Switching to UUIDv7 Cut PostgreSQL Index I/O by 312x — How It Reduces B-tree Page Splits by 500x

Honestly, I used to think UUID was just a matter of calling uuid4() once and calling it done. It's a 128-bit unique value either way, and it works fine in the DB. But one day I ran into a situation in production where the index size had grown larger than the table itself. Running VACUUM made no difference, and as I dug into the cause, I discovered the UUID insertion pattern was the problem. That naturally led me to UUIDv7, and when I reproduced the scenario myself, the results were striking.

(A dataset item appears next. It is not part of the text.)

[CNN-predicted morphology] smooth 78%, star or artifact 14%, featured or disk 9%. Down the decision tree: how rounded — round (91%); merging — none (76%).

In May 2024, the IETF officially standardized UUIDv7 through RFC 9562, and in 2025, PostgreSQL 18 shipped the uuidv7() function natively. There's a reason the ecosystem is moving this fast. Measured against 10 million rows on PostgreSQL 18 with NVMe SSD, switching to UUIDv7 reduces B-tree index page splits by up to 500x and cuts index I/O by 312x. Let's unpack why those numbers happen — and how you can apply this today.

Core Concepts

Two UUID versions, one number makes all the difference

UUIDv4 and UUIDv7 look similar on the surface, but their internal structures are completely different.

UUIDv4 (fully random):
550e8400-e29b-41d4-a716-446655440000
^^^^^^^^ ^^^^ ^^^^ ^^^^ ^^^^^^^^^^^^
all random (122 bits)
 
UUIDv7 (time-ordered):
018fbe61-9f6a-7000-a47b-5c7962ab7f22
^^^^^^^^ ^^^^
Unix timestamp (48 bits, milliseconds)  →  rest is random (74 bits)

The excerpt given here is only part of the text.